Répartition des projets et des montants engagés par catégorie de financement participatif au Luxembourg (fin 2016)
Source des graphiques : Crowdsurfer (Cambridge-based crowd finance data intelligence specialist, providing analytics
and insights into crowd financing markets by pulling together data from crowdfunding and P2P platforms).
Pourquoi pas ?
Si le financement participatif n’a pas (encore) vraiment trouvé sa place tant du côté des plateformes locales que des porteurs de projets ou des financeurs, il est inutile de crier au loup. Au Luxembourg, les raisons peuvent être démographiques (« faible » population), culturelles (aversion au risque, esprit d’entreprise insuffisant, préférence pour le don et le mécénat « traditionnel ») comme financières (accès au financement ouvert, préférence pour des actifs sûrs).
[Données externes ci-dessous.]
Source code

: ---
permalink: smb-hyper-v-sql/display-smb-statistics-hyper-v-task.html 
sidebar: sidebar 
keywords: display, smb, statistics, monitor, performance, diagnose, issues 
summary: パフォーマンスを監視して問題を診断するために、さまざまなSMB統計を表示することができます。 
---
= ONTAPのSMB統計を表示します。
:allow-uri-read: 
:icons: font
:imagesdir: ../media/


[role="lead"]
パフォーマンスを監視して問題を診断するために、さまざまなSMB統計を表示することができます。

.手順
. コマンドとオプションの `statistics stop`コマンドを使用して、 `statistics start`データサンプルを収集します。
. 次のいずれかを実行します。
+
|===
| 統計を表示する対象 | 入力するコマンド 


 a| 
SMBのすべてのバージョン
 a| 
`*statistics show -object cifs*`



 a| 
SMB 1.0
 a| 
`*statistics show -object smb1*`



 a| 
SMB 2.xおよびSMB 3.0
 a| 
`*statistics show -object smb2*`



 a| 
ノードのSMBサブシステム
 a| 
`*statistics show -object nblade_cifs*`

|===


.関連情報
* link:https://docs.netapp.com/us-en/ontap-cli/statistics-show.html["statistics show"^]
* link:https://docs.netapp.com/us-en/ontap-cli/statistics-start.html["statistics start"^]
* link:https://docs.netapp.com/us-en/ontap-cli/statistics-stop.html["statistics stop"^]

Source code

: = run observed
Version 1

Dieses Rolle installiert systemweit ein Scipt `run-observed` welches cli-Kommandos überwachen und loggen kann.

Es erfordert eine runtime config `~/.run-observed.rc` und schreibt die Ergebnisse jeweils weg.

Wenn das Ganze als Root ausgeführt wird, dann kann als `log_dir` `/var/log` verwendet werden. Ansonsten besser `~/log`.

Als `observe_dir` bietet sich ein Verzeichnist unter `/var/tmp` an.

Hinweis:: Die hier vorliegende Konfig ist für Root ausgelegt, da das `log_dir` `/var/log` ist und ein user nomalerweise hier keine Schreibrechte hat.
Car aux racines du partage se situent l’envie ou le besoin.
Si les prêts comme les prises de participation « par la foule » ne sont pas sans risque (manque de savoir-faire, de transparence des informations communiquées, de protection de l’investisseur contre la fraude, de sécurité des données, risque de réputation, etc.), ils ne sont pas non plus sans attraits (complément au financement traditionnel et au capital d’amorçage, proof of concept via une campagne réussie pour accéder à des sources de financement traditionnelles, levée de fonds plus rapide, innovation financière et entrepreneuriale, activation de l’épargne et diversification du patrimoine, etc.).
Et si l’on considère qu’il est nécessaire d’inciter les résidents à diversifier leur patrimoine, de leur transmettre la culture du risque et de développer la financial literacy, la question de l’utilité d’un crowdfunding act se pose. Plusieurs pistes sont à défricher. Ainsi, le ministre des Finances, Pierre Gramegna, a ouvert la réflexion quant à l’opportunité d’un nouveau statut « d’intermédiaire en financement » et d’« un cadre adapté et allégé » à des activités diverses (voir la réponse à la question parlementaire n° 243 de juin 2014). Dans le domaine « éducatif », un module « montage de projet et crowdfunding » pourrait être intégré aux entrepreneurial schools récemment promues par le gouvernement. Enfin, dans le cadre de la création d’un écosystème favorable aux business angels et au capital-risque(1), des mesures fiscales favorables au financement participatif pourraient être étudiées (entre la défiscalisation des dons ou libéralités et la complexe bonification d'impôt pour investissement en capital-risque) à l’instar de nos voisins belges. Dans une Europe post-Brexit et de possible perte du passeport européen, il est important de peaufiner les effets d’image dans un souci d’attractivité. A toutes f(a)in(m)s utiles.
(1) Voir : Michel-Edouard Ruben, (septembre 2016), Document de travail Productivité : tellement de désaccords (En fait non, pas tant que cela !), p 18-19.